------ AVAILABLE DATA

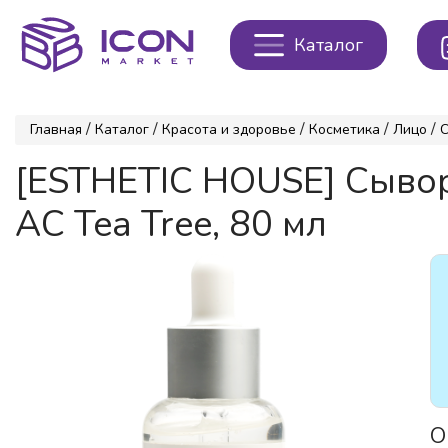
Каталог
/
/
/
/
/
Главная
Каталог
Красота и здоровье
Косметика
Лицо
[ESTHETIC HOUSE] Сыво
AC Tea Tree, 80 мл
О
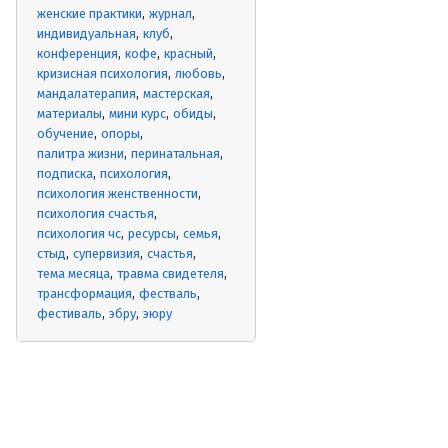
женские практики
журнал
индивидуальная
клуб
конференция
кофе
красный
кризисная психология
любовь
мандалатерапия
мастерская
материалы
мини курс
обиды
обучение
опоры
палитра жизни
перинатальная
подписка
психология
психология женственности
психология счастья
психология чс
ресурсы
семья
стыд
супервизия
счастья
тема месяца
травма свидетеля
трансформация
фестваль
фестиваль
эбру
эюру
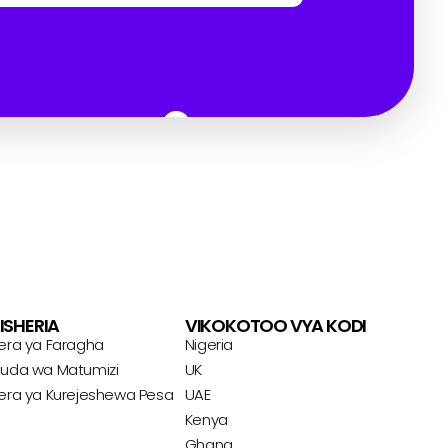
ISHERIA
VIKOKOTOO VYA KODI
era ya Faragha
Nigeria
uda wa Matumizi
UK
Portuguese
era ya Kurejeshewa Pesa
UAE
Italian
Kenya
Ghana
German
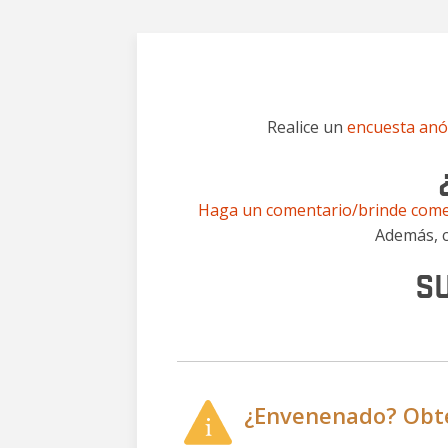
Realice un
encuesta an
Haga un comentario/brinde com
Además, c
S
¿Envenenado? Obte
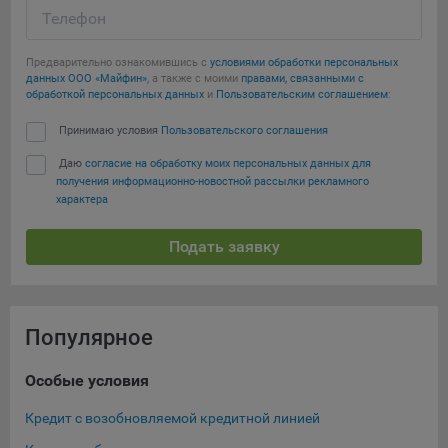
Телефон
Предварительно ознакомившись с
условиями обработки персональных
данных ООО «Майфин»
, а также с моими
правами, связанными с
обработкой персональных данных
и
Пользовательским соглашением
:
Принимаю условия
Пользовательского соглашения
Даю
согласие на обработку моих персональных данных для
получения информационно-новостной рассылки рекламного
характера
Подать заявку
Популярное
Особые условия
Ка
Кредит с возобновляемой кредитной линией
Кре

------------

YOUR INSTRUCTIONS - Output nothing but the records, word for word, and none of their pictures.

TASK ANSWER -
Каталог
/
/
/
/
/
Главная
Каталог
Красота и здоровье
Косметика
Лицо
[ESTHETIC HOUSE] Сыво
AC Tea Tree, 80 мл
О
женские практики
журнал
индивидуальная
клуб
конференция
кофе
красный
кризисная психология
любовь
мандалатерапия
мастерская
материалы
мини курс
обиды
обучение
опоры
палитра жизни
перинатальная
подписка
психология
психология женственности
психология счастья
психология чс
ресурсы
семья
стыд
супервизия
счастья
тема месяца
травма свидетеля
трансформация
фестваль
фестиваль
эбру
эюру
ISHERIA
VIKOKOTOO VYA KODI
era ya Faragha
Nigeria
uda wa Matumizi
UK
Portuguese
era ya Kurejeshewa Pesa
UAE
Italian
Kenya
Ghana
German
Realice un
encuesta an
Haga un comentario/brinde com
Además, c
S
¿Envenenado? Obte
Телефон
Предварительно ознакомившись с
условиями обработки персональных
данных ООО «Майфин»
, а также с моими
правами, связанными с
обработкой персональных данных
и
Пользовательским соглашением
:
Принимаю условия
Пользовательского соглашения
Даю
согласие на обработку моих персональных данных для
получения информационно-новостной рассылки рекламного
характера
Подать заявку
Популярное
Особые условия
Ка
Кредит с возобновляемой кредитной линией
Кре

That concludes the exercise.